Dr. Deepak Srivastava is President of Gladstone Institutes, a Senior Investigator at the Gladstone Institute of Cardiovascular Disease and Director of the Roddenberry Center for Stem Cell Biology at Gladstone. At the University of California, San Francisco (UCSF), Dr. Srivastava is also a Professor in the Departments of Pediatrics, and Biochemistry & Biophysics, and is the Wilma and Adeline Pirag Distinguished Professor in Pediatric Developmental Cardiology.
Dr. Srivastava’s laboratory revealed how cardiac chamber-specific gene networks are established at the transcriptional level and are integrated with signaling pathways. His laboratory used human genetics to demonstrate that a decrease in dosage of some of these cardiac developmental regulators can cause human cardiac septal defects and valve disease, and is now using induced pluripotent stem cells to discover the mechanisms of disease in these patients. In studying the regulation of gene dosage, his lab described the first known biological role of a microRNA in the mammalian system, ultimately revealing a network of microRNAs that titrate the dose of key cardiac gene networks that dictate cell fate and differentiation. Dr. Srivastava’s lab has leveraged the body of knowledge from cardiac developmental biology to reprogram non-muscle cells in the mouse heart directly into cells that function like heart muscle cells, effectively regenerating heart muscle after damage. This new paradigm of harnessing endogenous cells to regenerate organs may be broadly applicable to other organs.
Such approaches to understand human disease promise to yield new therapies. Dr. Srivastava has co-founded a biotechnology company to help find new cures for many human diseases and one of the developmental genes whose role he discovered, Thymosin β4, is currently in clinical trials for patients suffering ischemic damage to the heart.
Before joining Gladstone in 2005, Dr. Srivastava was a Professor in the Department of Pediatrics and Molecular Biology at the University of Texas Southwestern (UTSW) Medical Center in Dallas. He has received numerous honors and awards, including endowed chairs at both UTSW and UCSF, as well as election to the American Society for Clinical Investigation, the American Academy of Arts and Sciences, the American Association for the Advancement of Science and the National Academy of Medicine. Dr. Srivastava’s laboratory has trained more than 50 postdoctoral fellows and graduate students.

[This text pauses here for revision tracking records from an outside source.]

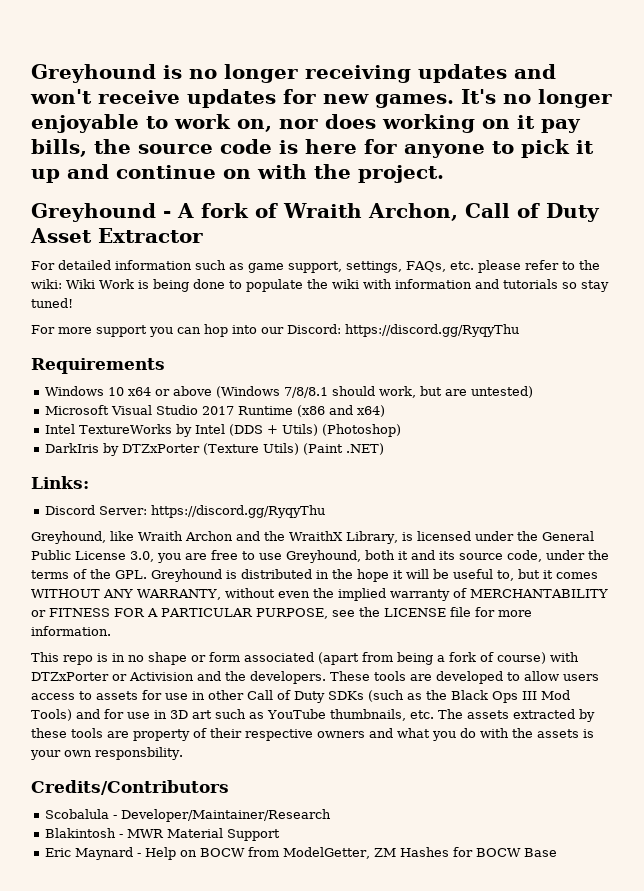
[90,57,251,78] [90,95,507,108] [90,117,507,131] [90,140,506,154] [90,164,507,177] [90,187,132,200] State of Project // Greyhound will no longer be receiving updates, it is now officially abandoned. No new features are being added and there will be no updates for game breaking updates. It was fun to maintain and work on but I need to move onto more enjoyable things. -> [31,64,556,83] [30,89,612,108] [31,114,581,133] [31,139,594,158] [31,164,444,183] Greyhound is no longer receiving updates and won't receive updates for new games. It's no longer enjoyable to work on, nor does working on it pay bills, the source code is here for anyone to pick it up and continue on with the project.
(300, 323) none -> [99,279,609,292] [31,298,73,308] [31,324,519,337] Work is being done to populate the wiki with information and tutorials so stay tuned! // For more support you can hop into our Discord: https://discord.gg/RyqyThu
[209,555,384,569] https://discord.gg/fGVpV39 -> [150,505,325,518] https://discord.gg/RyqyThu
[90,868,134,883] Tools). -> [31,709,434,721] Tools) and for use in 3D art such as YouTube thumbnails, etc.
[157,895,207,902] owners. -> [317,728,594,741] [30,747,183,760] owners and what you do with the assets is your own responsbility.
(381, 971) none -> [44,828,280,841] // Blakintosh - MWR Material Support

Dr. Srivastava completed his undergraduate degree at Rice University, medical training at the University of Texas Medical Branch in Galveston and his residency in the Department of Pediatrics at UCSF. He also did a fellowship in pediatric cardiology at the Children’s Hospital of Harvard Medical School and a postdoctoral fellowship at the M.D. Anderson Cancer Center, before joining the faculty at UTSW in 1996.
I moved to Gladstone because of the unique combination of high-quality science, focus on disease, and the ability to accumulate diverse approaches on a common problem to achieve major breakthroughs. Combined with an unparalleled environment for training the next generation of scientists and a rich scientific community, Gladstone clearly stood out among its peers.